What would you say to those of us who are not healthcare providers?

I would say that you all are doing a great job of maintaining social distance and keeping the spread of the disease to a minimum. It is so important to make sure our healthcare systems aren’t overwhelmed, and this social distancing and self-quarantining is literally a life-or-death issue for our most marginalized populations. It is terribly disempowering to cower in fear of a disease and keep loved ones, friends, and acquaintances outside of your life. It is terrible to have to miss work or work from a home that has been set up to be an oasis from your work. But it is sadly necessary right now, without reliable treatment or medical preventative measures. We also really really appreciate the outpouring of support for frontline providers! We have been flooded with food from restaurants who want to show their support. Aestheticians and tattoo artists have brought in their unused PPE. Someone wrote very sweet chalk messages on the sidewalk outside of the ambulance bay doors. It has been incredibly sweet to see these demonstrations of appreciation.

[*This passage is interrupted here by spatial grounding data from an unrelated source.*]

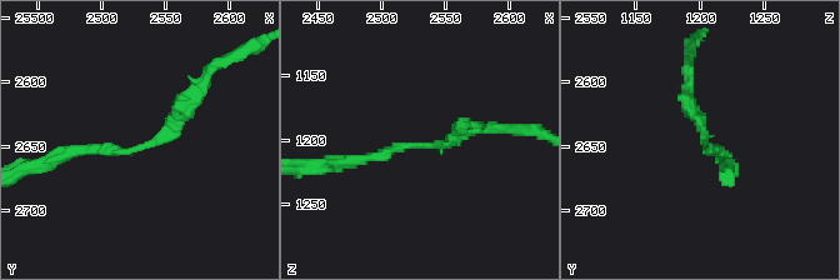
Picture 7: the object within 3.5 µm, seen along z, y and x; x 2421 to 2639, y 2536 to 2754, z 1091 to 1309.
act=pass arm_widths_nm=150,200 runs_along=7:(201, 86), (159, 140), (125, 151), (68, 151) found='one cell here'

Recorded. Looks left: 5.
act=look view=3d um=3.5 at=(2095, 2750, 1295) why='abrupt turn'

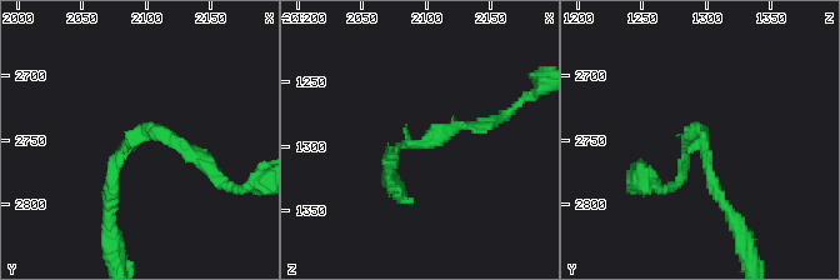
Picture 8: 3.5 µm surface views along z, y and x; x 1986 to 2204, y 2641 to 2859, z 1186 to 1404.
act=look view=em slice=xy step=3 show=tint at=(2096, 2748, 1298) arm_widths_nm=150,150 why='shape alone is not enough'

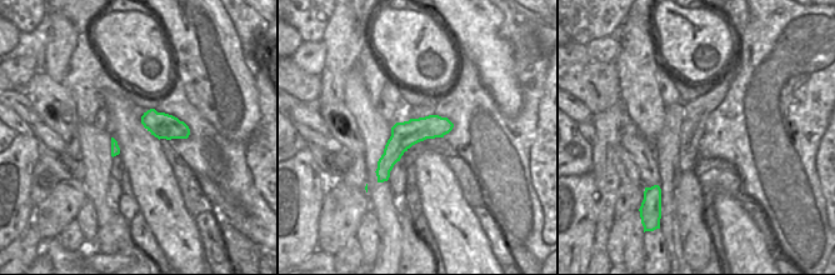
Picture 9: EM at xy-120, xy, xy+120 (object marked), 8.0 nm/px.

Is there a particular story you would like to share with others?

I think the pandemic has exposed some fundamental disparities and economic contradictions in our day-to-day lives. It makes absolutely no sense to have health insurance tied to employment in a context where people are laid off from work for a pandemic. It makes absolutely no sense for landlords to rely on money from people who are less well-off than them who are unable to pay because of reduced hours or layoffs due to a pandemic. The good news is that I’ve seen some neighborhood mutual aid organizations crop up in various neighborhoods across the city in which I live (Durham) and I’d encourage anyone to get involved in these to help and receive help from their neighbors. We can (and likely need to) be more socially cohesive, even if we are physically separated.